Americans don’t like the risks to their physical safety that flood across the border, from opioid drugs to gang-bangers.

The big takeaway for the president as he readies to deliver his big speech is: Don’t start with what doesn’t work. Don’t give us yet another comprehensive bill tied together with every special interest and unforgivable compromise. Don’t put amnesty on the table.

Instead, start with the 80 percent most Americans want. Secure the border. Make our immigration laws work. Enforce them. Deliver meaningful immigration reform – reforms that make the right to join the American community based on merit.

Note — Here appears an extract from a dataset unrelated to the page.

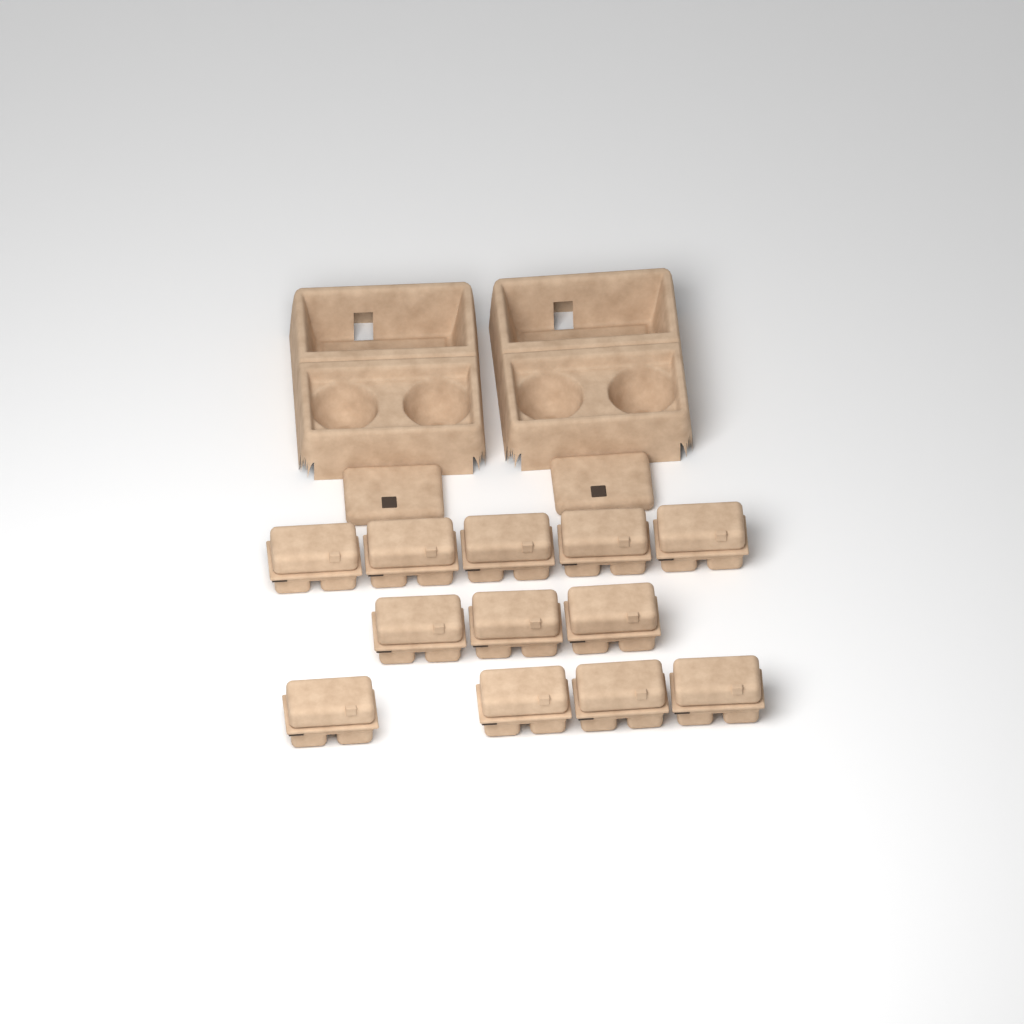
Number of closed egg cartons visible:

The administration's plan has the right pieces, from border and immigration enforcement to moving to a merit-based immigration system. The president ought to get a lot of credit for demanding his team do a deep-dive and come up with realistic and actionable means to address the 80 percent of the problem we all want to be fixed.

For once, I will agree with the president when it comes to “fake news.” A recent hit piece in The Washington Post that suggests that the administration didn’t do its homework surely qualifies. What seems more likely is that some of those briefed didn’t get all the answers they wanted, so they were happy to grumble to Post reporters.

This looks like a real plan – not one designed to make every senator happy but definitely designed to appeal to the majority of Americans who want practical action we can all get behind.

Now the challenge is twofold.

First, sell the plan to the American people. Most of Washington remains wedded to the old way that has failed time and time again. Meanwhile, the left has moved even further to the left.

They say they aren’t for open borders but they don’t want to secure the border. They want to abolish the agency that enforces immigration law. They want mass amnesty. They don’t want to fix the loopholes that allow the undeserving to exploit the refugee process.

Trump is offering Americans a real alternative. He needs to take the time and effort to make that choice clear to Americans.

Second, implement the plan. Sadly, the prospects for a bipartisan groundswell of politicians who will embrace sensible solutions is zero. That’s OK. Washington will change its tune if the American people make clear that the 80 percent solution is where they want to start.

To deliver what America wants, Trump will need to move deliberately, advancing each component of the plan in its own lane – resisting the temptation to try solve it all in one big bundled tied with the compromise called amnesty.

“The simple truth is that we’ve lost control of our own borders,” President Reagan once said. “No nation can do that and survive.” That’s how high the stakes are. Let’s get to work.